Exercise requirements:
Repeat the data below exactly. Include each line.

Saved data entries

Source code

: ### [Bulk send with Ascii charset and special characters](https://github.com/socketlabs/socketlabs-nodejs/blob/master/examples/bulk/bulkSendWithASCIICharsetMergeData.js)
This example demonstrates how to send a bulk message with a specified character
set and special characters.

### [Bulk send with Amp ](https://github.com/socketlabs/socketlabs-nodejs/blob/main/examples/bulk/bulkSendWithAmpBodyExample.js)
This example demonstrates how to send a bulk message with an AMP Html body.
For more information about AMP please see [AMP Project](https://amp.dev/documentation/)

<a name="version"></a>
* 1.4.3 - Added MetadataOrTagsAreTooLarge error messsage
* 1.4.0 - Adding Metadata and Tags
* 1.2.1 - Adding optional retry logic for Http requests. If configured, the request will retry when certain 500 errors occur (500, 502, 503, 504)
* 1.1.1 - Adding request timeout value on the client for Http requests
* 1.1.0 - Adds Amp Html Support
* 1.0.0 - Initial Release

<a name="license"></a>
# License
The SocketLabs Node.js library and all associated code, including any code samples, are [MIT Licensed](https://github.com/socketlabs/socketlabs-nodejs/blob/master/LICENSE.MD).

Written response:
Source code

: ### [Bulk send with Ascii charset and special characters](https://github.com/socketlabs/socketlabs-nodejs/blob/master/examples/bulk/bulkSendWithASCIICharsetMergeData.js)
This example demonstrates how to send a bulk message with a specified character
set and special characters.

### [Bulk send with Amp ](https://github.com/socketlabs/socketlabs-nodejs/blob/main/examples/bulk/bulkSendWithAmpBodyExample.js)
This example demonstrates how to send a bulk message with an AMP Html body.
For more information about AMP please see [AMP Project](https://amp.dev/documentation/)

<a name="version"></a>
* 1.4.3 - Added MetadataOrTagsAreTooLarge error messsage
* 1.4.0 - Adding Metadata and Tags
* 1.2.1 - Adding optional retry logic for Http requests. If configured, the request will retry when certain 500 errors occur (500, 502, 503, 504)
* 1.1.1 - Adding request timeout value on the client for Http requests
* 1.1.0 - Adds Amp Html Support
* 1.0.0 - Initial Release

<a name="license"></a>
# License
The SocketLabs Node.js library and all associated code, including any code samples, are [MIT Licensed](https://github.com/socketlabs/socketlabs-nodejs/blob/master/LICENSE.MD).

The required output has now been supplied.